Je m’appelle Raymonde Ruffié et j’ai décidé d’écrire mon journal, c’est bizarre de commencer cette aventure qui normalement, arrive plutôt dans la vie.
Lorsque j’étais adolescente il ne m’était pas venu à l’idée de confier mes secrets à un cahier. Non je crois que ma sœur aînée suffisait à cela.
Jusqu’à lors nous nous étions tout dit, je connaissais tout d’elle et je crois que je ne lui cachais rien.
Nous faisions chambre commune alors l’intimité de l’une était l’intimité de l’autre. Maintenant que j’y repense c’est un peu troublant et une impression bizarre me tenaille parfois sur le sujet.
Je dois le dire, Andrée de cinq ans plus âgée que moi avait un empire absolu sur moi.
Elle exerçait sur moi une sorte de fascination, que bien sûr à l’époque je n’identifiais pas, mais que maintenant je qualifierais d’érotique.
J’avais suivi sa transformation physique de petite fille à femme, elle ne me cachait aucun détail. Elle m’avait même demandé de subtiliser le ruban à couture de maman pour mesurer l’évolution de sa poitrine.
Je n’avais pas aimé jouer ce rôle, mais il faut bien dire que ce jour là nous avions bien rigolé.
De tout temps j’allais me blottir contre elle dans le lit et au matin, mère nous trouvait toutes deux endormies dans les mêmes draps.
Dire qu’elle aimait, serait mentir. Un jour alors que j’atteignais l’âge de mes douze ans et que j’allais être à mon tour femme, elle me menaça d’une correction si elle me reprenait couchée avec ma sœur.
J’avais été surprise par tant de véhémence mais je m’étais tenue coite après cela.
Andrée me racontait tout, les garçons qu’elle croisait, sa vie au collège de Niort, et plein de bêtises inavouables. Je vivais pour l’entendre le soir, je vivais à travers elle et ses amours juvéniles devenaient les miens.
Puis je suis devenue une jeune femme et le charme s’est rompu. Un jour voulant faire comme elle, je lui est dit c’est ton tour, va récupérer le ruban sur l’ouvrage de maman. Elle a haussé les épaules. Je n’avais plus qu’à me recroqueviller sur moi même et c’est ce que je fis.

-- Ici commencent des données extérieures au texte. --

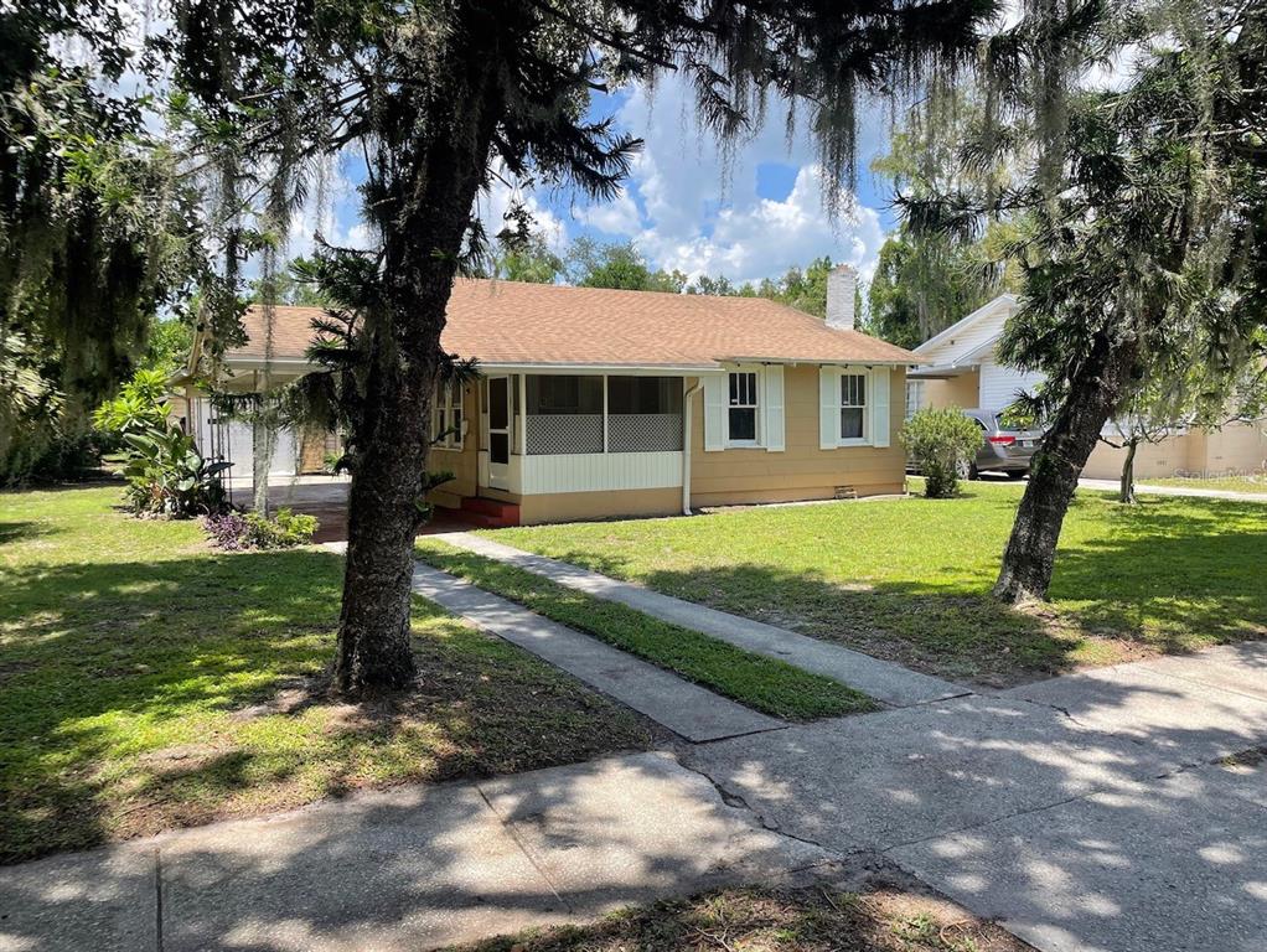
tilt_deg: -3.0
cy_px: 476
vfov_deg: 53.1
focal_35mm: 26
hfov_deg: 67.3
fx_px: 952
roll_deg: +0.5
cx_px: 634
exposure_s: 1/1689
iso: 32
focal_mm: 4.2
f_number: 1.6
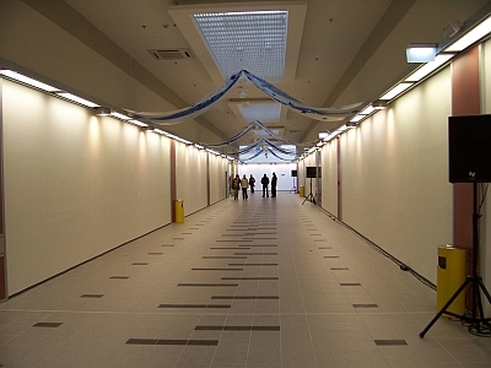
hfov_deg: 54.0
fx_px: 482
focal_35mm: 34
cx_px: 246
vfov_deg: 41.8
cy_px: 184
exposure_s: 1/60
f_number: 2.7
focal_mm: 5.6
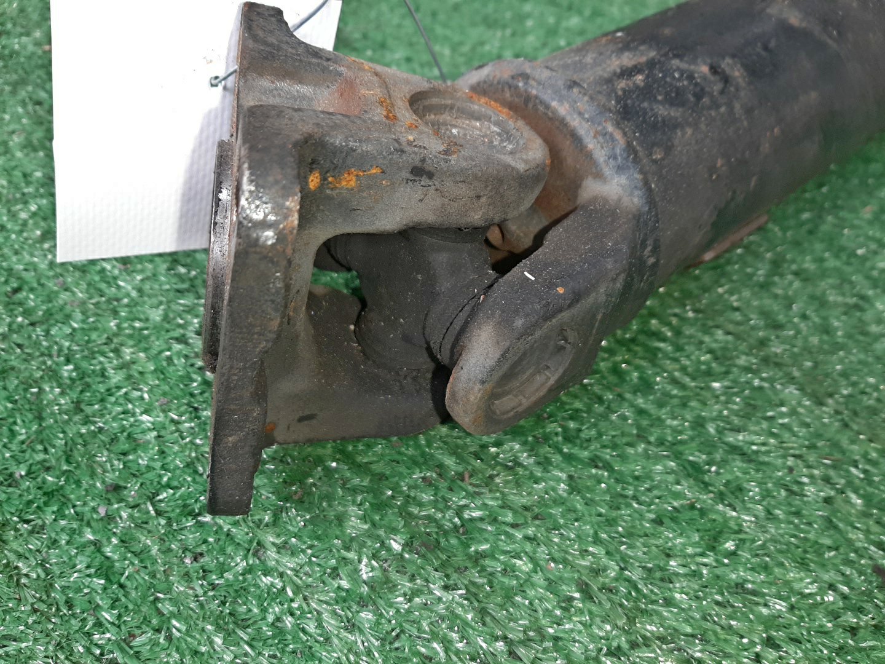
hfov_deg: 67.3
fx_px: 665
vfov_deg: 53.1
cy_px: 332
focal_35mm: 26
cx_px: 442
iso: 67
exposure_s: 1/50
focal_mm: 3.93
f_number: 1.7
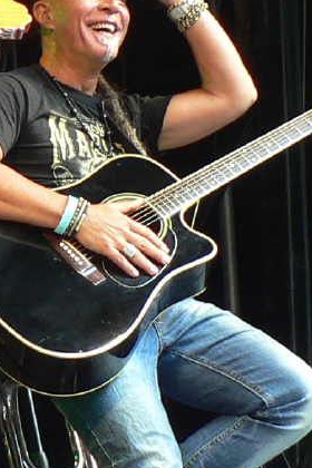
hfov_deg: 26.0
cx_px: 164
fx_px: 676
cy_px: 193
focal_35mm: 52
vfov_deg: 38.1
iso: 100
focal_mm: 6
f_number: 2.8
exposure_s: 1/30
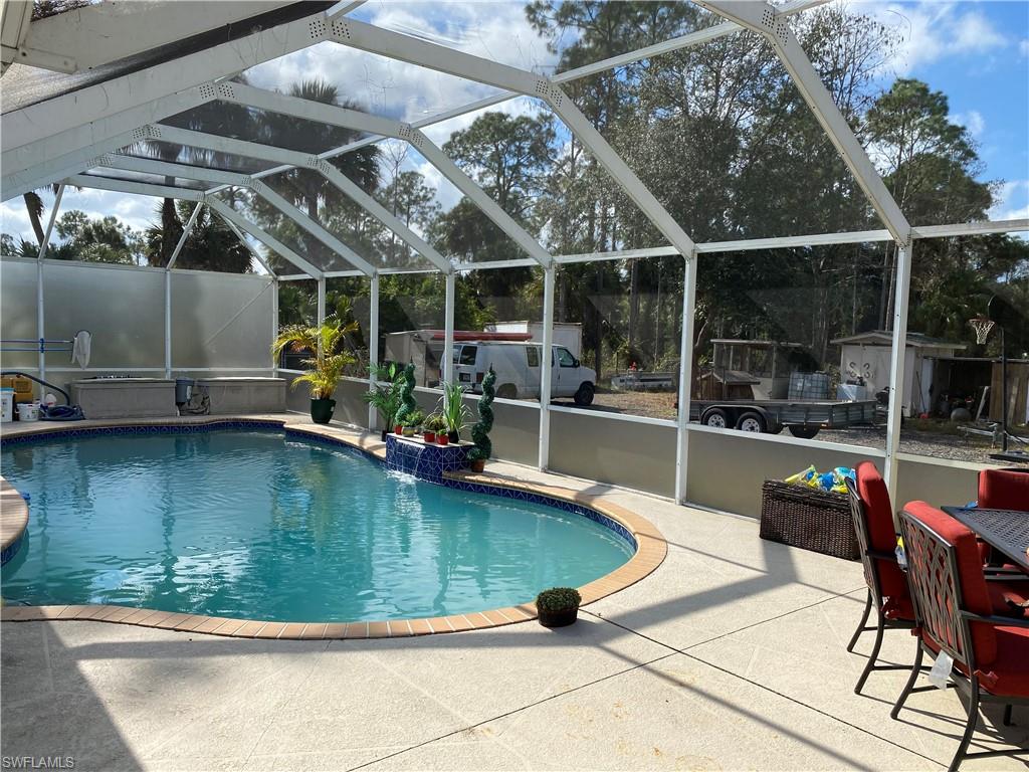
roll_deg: -2.6
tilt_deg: -2.8
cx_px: 514
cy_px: 386
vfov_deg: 53.1
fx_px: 773
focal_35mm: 26
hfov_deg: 67.3
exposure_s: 1/1808
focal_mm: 4.25
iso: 32
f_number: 1.8
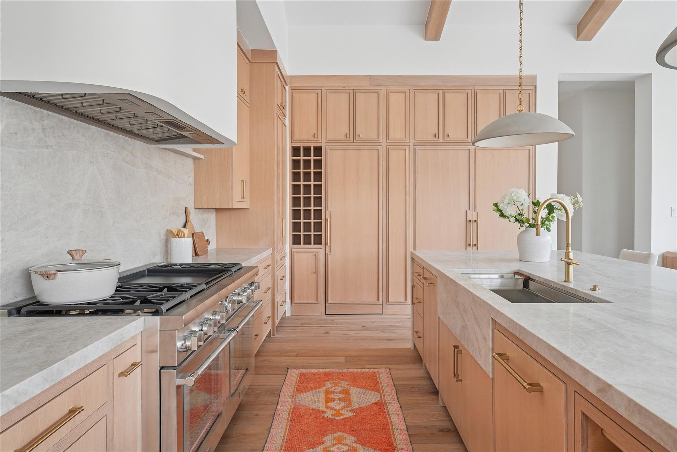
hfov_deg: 73.7
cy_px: 226
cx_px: 338
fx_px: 451
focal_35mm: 24
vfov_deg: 53.2
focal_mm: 24
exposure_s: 1/1.67
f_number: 9
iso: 320
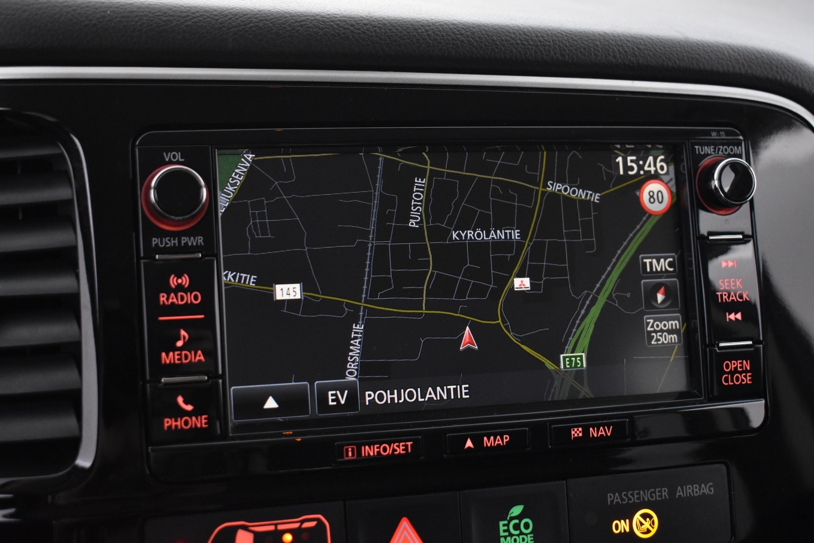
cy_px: 272
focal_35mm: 52
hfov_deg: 37.9
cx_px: 407
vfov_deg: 25.8
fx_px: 1187
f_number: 4.5
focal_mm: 35
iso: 3200
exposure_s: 1/30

Je suis à ma table de travail près de la fenêtre, dehors l’ obscurité règne en maîtresse partageant de loin en loin avec des réverbères un peu de clarté. On dirait qu’elle fait l’aumône de cette lumière au peu de passants qui circulent encore dans la ville qui doucement s’endort.
L’immeuble où j’habite est une sorte d’hôtel, fermé par un grand mur et une porte majestueuse. Dans le jardin, peu vaste mais magnifiquement arboré, trône un cèdre majestueux. Lorsque j’étais petite ses ombrages m’effrayaient, maintenant ils me fascinent. Avec la lumière lunaire ses branches forment comme une lanterne magique.
C’est le cinéma des frères Lumières, je peux rester là des heures à regarder ses branches qui dansent et qui font jaillir un jeu d’ombres sur les murs de ma chambre.
La famille se moque de mon éternelle rêvasserie et Andrée plus terre à terre éprouve un malin plaisir à venir les interrompre.
Au plafond, suspendue, une lampe éclaire maigrement mon espace. La fée électricité est entrée depuis peu dans notre demeure et remplace avantageusement nos chandelles et lampes à pétrole. Nous n’y sommes pas encore habitués mais avouons le, la praticité de cette invention est remarquable.
Ce n’est encore pas d’une fiabilité à toute épreuve et de nombreuses coupures nous plongent dans le noir. Mais nous avons comme par réflexe nos vieux moyens d’éclairage à proximité immédiate.
Justement, au moment où je m’apprête à coucher sur mes feuilles quelques impressions, je me retrouve dans le noir absolu. Je me lève pour activer l’interrupteur de porcelaine, rien désespérément rien, la coupelle de verre et sa lampe luminescente reste éteinte.
Je prends peur, le noir soudain m’envahit et de vieux démons surgissent en moi. Je le sens, elle est là, elle s’insinue en moi, démoniaque et terrible. Il fait froid dans la grange, il a encore neigé il y a peu. La vache pleine beugle, Joseph ne sait que faire, il est terrifié. C’est sûr elle va revenir.
A tâtons je cherche ma lampe pigeon, cette foutue Andrée l’a encore changée de place.
Mais cela ne sera pas la peine l’électricité revient. Je reprends mon calme, les battements de mon cœur diminuent leur charge folle.
Mais le charme est passé, je n’ai plus rien à écrire et mon esprit qui devait se canaliser pour effectuer cette tâche, bat la chamade et reprend sa liberté.